BEGIN SUPPLIED RECORDS

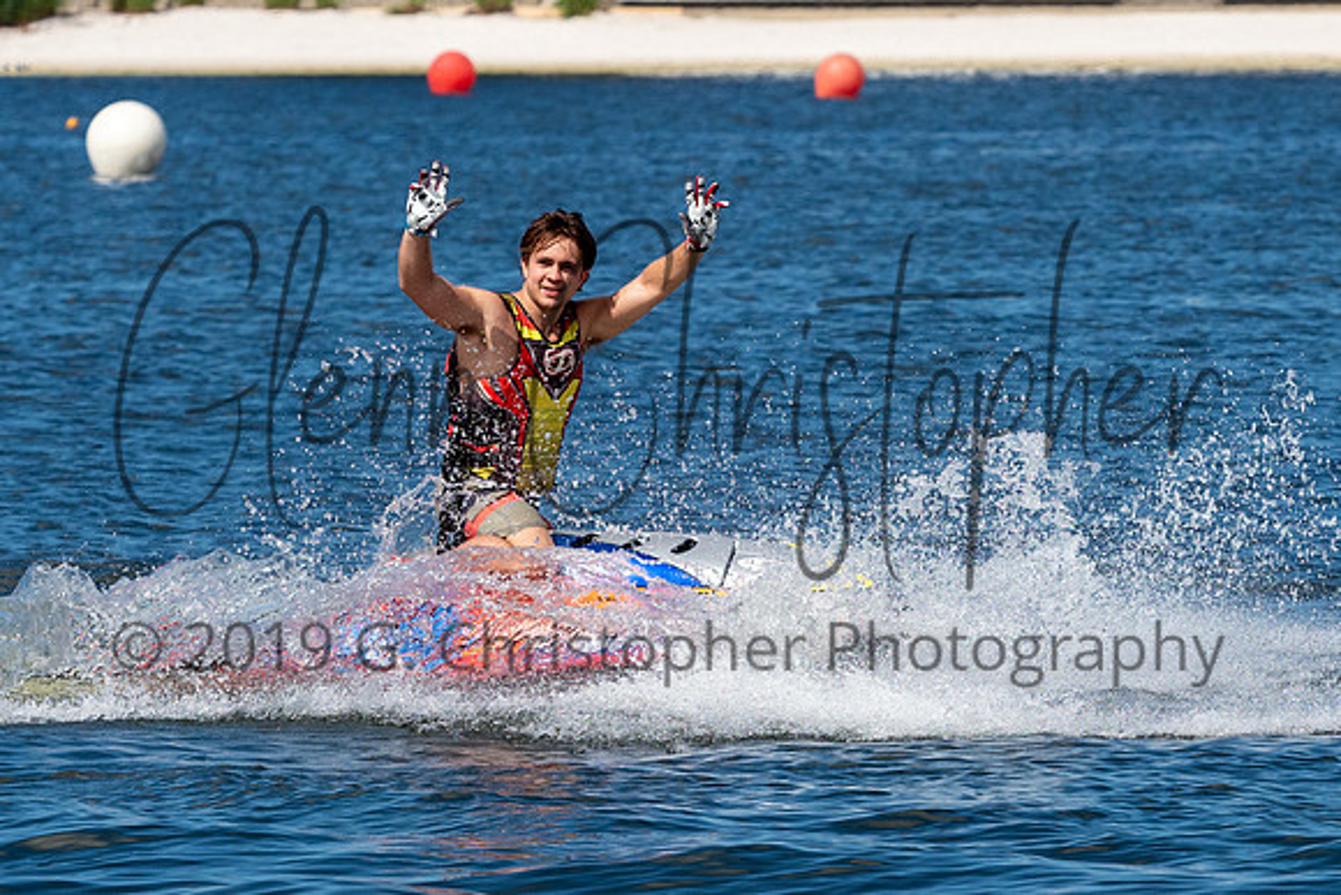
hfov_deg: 4.4
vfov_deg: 3.0
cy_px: 552
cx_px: 809
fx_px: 17368
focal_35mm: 466
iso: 200
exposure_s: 1/2500
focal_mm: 120
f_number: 4.5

END SUPPLIED RECORDS

TASK STATEMENT:
Please output the entire listing above verbatim and omit its images.

ANSWER SECTION:
hfov_deg: 4.4
vfov_deg: 3.0
cy_px: 552
cx_px: 809
fx_px: 17368
focal_35mm: 466
iso: 200
exposure_s: 1/2500
focal_mm: 120
f_number: 4.5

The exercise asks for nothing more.